Sou capaz de compreender textos mais simples e ligados ao meu dia a dia, como livros e crônicas que retratam o cotidiano, mas tenho dificuldades com a identificação dos elementos da narrativa e das figuras de linguagem como metáforas e metonímias.

Dicas para aprimorar sua leitura:
Você muito provavelmente termina de ler um texto e não sabe bem o que dizer sobre ele, não é? Geralmente, quando é assim, é comum que a gente faça críticas “impressionistas” (quer dizer, da nossa impressão do texto) do tipo: Ah, gostei dessa parte! ou Não entendi o que ele quis dizer com isso aqui… Se você quer avançar, fuja dos comentários como “gostei” ou “não gostei”. Tente, antes, prestar atenção aos cinco elementos da narrativa (personagem, espaço, narrador, tempo e enredo – o famoso P.E.N.T.E.) e observar como diferentes autores trabalham seus textos.

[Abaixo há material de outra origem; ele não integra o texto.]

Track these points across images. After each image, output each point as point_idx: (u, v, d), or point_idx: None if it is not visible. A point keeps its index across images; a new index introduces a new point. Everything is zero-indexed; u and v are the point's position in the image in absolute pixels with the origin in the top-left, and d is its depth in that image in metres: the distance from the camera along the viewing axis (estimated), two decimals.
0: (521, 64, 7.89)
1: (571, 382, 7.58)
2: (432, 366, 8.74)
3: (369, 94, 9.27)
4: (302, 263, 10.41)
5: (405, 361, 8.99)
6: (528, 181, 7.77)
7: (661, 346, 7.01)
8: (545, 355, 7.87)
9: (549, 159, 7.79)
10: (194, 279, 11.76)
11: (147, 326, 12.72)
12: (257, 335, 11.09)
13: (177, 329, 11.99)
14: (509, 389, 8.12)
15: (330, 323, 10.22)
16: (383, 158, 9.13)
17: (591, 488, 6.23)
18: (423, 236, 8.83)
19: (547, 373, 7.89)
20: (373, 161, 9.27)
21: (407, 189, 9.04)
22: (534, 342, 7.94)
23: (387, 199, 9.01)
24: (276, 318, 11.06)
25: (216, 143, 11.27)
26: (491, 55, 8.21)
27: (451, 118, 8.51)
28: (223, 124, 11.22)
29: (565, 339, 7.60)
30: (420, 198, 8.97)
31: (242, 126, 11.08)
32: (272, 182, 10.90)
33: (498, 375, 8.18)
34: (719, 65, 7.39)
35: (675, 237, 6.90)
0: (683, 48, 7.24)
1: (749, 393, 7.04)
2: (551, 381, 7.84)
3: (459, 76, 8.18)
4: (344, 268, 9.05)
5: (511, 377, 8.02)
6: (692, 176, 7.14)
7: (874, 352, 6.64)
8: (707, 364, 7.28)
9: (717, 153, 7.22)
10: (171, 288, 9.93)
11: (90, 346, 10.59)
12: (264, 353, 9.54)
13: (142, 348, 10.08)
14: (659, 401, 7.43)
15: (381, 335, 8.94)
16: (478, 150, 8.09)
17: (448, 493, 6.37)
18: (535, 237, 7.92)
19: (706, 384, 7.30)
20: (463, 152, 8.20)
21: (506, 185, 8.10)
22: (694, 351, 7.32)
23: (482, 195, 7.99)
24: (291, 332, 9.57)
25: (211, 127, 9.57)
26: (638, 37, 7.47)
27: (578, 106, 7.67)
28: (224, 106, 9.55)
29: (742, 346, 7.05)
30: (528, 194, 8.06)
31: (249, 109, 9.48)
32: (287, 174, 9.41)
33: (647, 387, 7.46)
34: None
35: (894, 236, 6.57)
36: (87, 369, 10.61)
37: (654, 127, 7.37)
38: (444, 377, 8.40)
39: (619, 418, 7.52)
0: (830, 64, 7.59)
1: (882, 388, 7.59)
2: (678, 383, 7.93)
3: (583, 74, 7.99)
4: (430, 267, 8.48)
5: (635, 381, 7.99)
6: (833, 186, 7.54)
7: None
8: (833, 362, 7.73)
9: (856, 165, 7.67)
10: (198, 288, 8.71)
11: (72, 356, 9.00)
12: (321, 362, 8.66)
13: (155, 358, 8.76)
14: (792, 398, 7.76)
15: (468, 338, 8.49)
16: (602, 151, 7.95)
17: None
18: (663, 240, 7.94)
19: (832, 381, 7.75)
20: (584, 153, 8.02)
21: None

Você pode se fazer certas perguntas para direcionar a observação: quem age e/ou sofre as ações da história? onde essa história se passa? quem está contando (é a própria pessoa que vivenciou ou é alguém externo)? quando isso acontece? qual acontecimento ou episódio está sendo narrado? Perceba que, quando começar a responder a essas perguntas naturalmente, você já estará apto para o próximo nível.

A2 – Intermediário

Entrei na roda!
Consigo identificar os elementos da narrativa sem grandes problemas, porém acho difícil reconhecer o uso de ironia e recursos intertextuais. Me dou bem com textos ligados ao meu cotidiano e com textos fantásticos, desde que a narrativa seja envolvente, mas ler textos clássicos é um grande desafio para mim.

Dicas para aprimorar sua leitura:
Antes de começar a ler, faça uma busca rápida no Google para saber um pouco sobre o autor ou autora que você está prestes a enfrentar. Ele (ou ela) trabalha com alguma temática recorrente? Está ligado(a) a algum tipo de movimento ou escola literária? Quais são as principais características dessa escola? Quando o livro foi publicado, havia algum contexto específico que estivesse em relação com essa narrativa? Esse texto se refere, de algum modo, a outro texto ou autor? De que maneira? Tente manter tudo isso em mente quando tiver o livro em mãos! Se o autor com que você está trabalhando luta por um ideal socialista, por exemplo, suas figuras burguesas muito provavelmente serão ironizadas na forma de bonachões ou hipócritas. Se é feminista, as situações em que suas personagens mulheres se encontram provavelmente estão em relação com essa pauta social! Fique atento para a forma como esses autores constroem seus enredos: imagens repetitivas e palavras recorrentes podem indicar algo que não está explícito na superfície do texto.

B1 – InDEPENDENTE

Nadando de braçada!
Sei me virar bem com textos que usam e abusam de figuras de linguagem e consigo reconhecer recursos estilísticos como ironias, hipérboles, metáforas, alegorias, etc. Posso ler diversos gêneros literários e compreender tanto sua narrativa e seus elementos básicos quanto as escolhas estilísticas do(a) autor(a), mas não tenho conhecimento técnico para analisar uma obra.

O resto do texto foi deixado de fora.